Document =>
Here's an example of a practically-meaningless statistic from a user's perspective (this is from a free version of a monitoring service by host-tracker.com checking hobbsontech.com, I believe for a valid HTTP response, every thirty minutes since November 21st):
Straight off, let me say that for troubleshooting this is useful. If someone tells me they couldn't get to this site at noon yesterday, I can quickly check to see if the site was totally down for long enough that the monitoring would catch this. In a more sophisticated environment, one can quickly check to see if a particular server in a cluster, for example, is bad and needs to be dealt with or taken offline. But this kind of metric shouldn't be confused with client-centric metrics, and you should try setting your sights on statistics that come closer to the user experience. Some key things to keep in mind when defining client-centric metrics:
- Don't use averages. Users don't think in terms of averages, but in extremes (for instance, "yesterday I saw a page with outdated content"). So, your goals should be in terms like "page loads in less than five seconds within institution's firewall 99% of the time, and within 10 seconds 99.99% of the time." Note that all those 9's in the example above are not about simple uptime, but a percentage of time that a metric is met. Also see Amazon's CTO's description of measuring at higher percentiles (one reason he gives is to ensure high value clients with more complicated, personalized pages, have good response times).

Recorded data =>

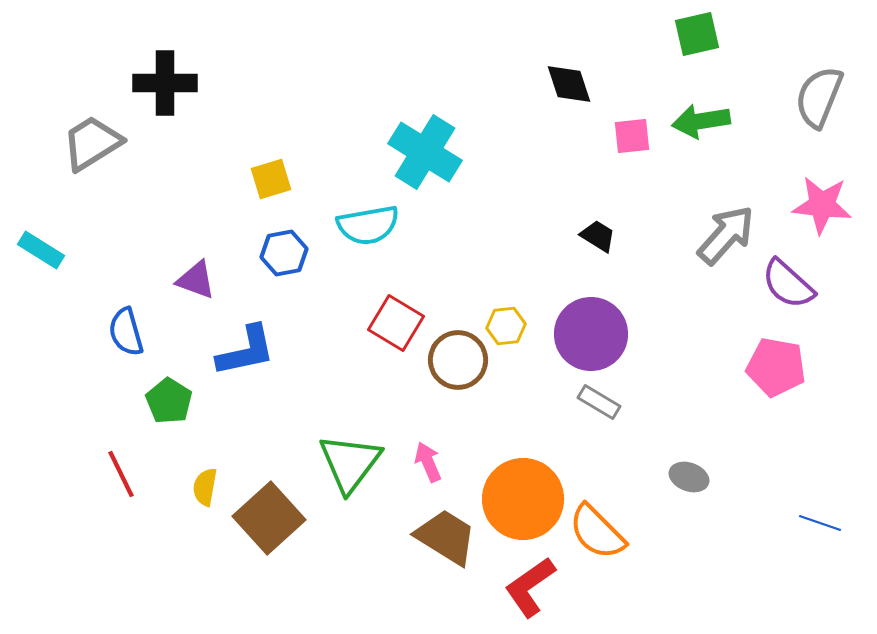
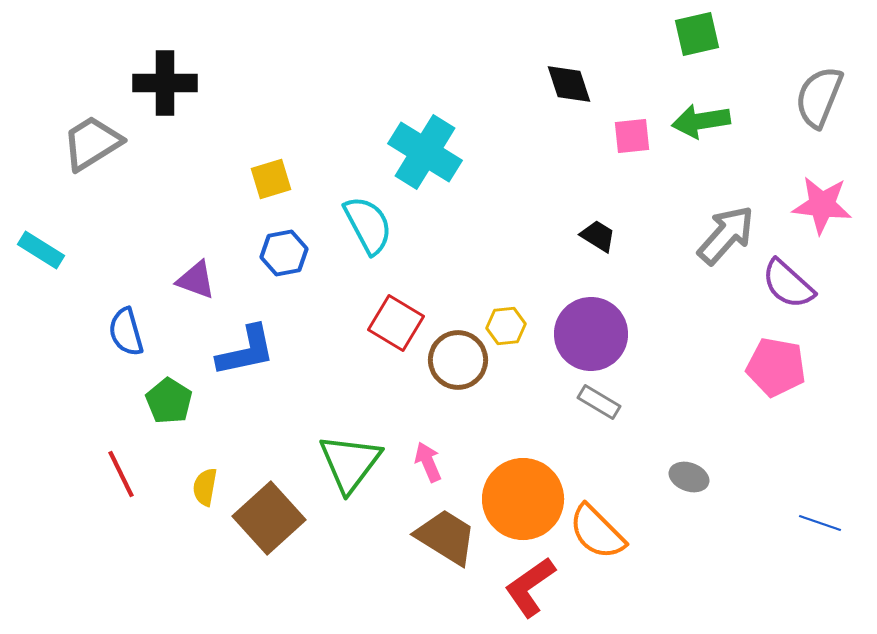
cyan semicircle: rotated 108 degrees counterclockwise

The tasks =>
**a.** In the post on site monitoring, shorten the paragraph that begins "Straight off, let me say" into a brief list that keeps its main facts.
**b.** Write what comes next in the post on site monitoring, after its last sentence.

Final results =>
**a.**
- This kind of statistic helps with troubleshooting.
- If someone reports they couldn't reach the site at a certain time, you can check whether it was down long enough for the monitoring to catch it.
- In a bigger setup, it can show whether one server in a cluster is bad and needs fixing or taking offline.
- It shouldn't be confused with client-centric metrics. Aim for statistics closer to the user experience.
- Key points for defining client-centric metrics follow.

**b.**
- Don't use planned maintenance windows as an excuse. Service downtime experienced during maintenance windows should be calculated as downtime. Of course, planned maintenance is still important, since you can warn your users of downtime (and you can hopefully pick times that are lower-impact). But it's still downtime. Of course, if a server is down but the service is still available, then you shouldn't ding yourself in your client-centric metrics (and you should congratulate yourself in doing things in a way that allows downtime of server(s) without downtime of the service).
- Try to base your metrics on the way a user experiences your system. This will usually involve more sophisticated analysis of responses from the server(s). For example, don't just check for a successful HTTP response from the server (for example, I could create a page that returns a successful HTTP return code but says "This site is down for maintenance"), but check that the page has a valid left navigation, header, and piece of content(s) (perhaps using screen scraping techniques). Also, aside from a troubleshooting technique, don't consider server time for generating pages, but the time a user would actually experience in downloading a page (including pulling in all the components of the page, and, if possible, the time to compute/render a page). If you cache your pages, don't get too hung up on the performance of just cached pages (the end user won't know if it's a cached or dynamic page they are getting, so your metric has to consider the dynamic pages as well). Another example of client-centric metrics for a large system with a suite of sites: length of time between content publishing and appearance in all relevant pages.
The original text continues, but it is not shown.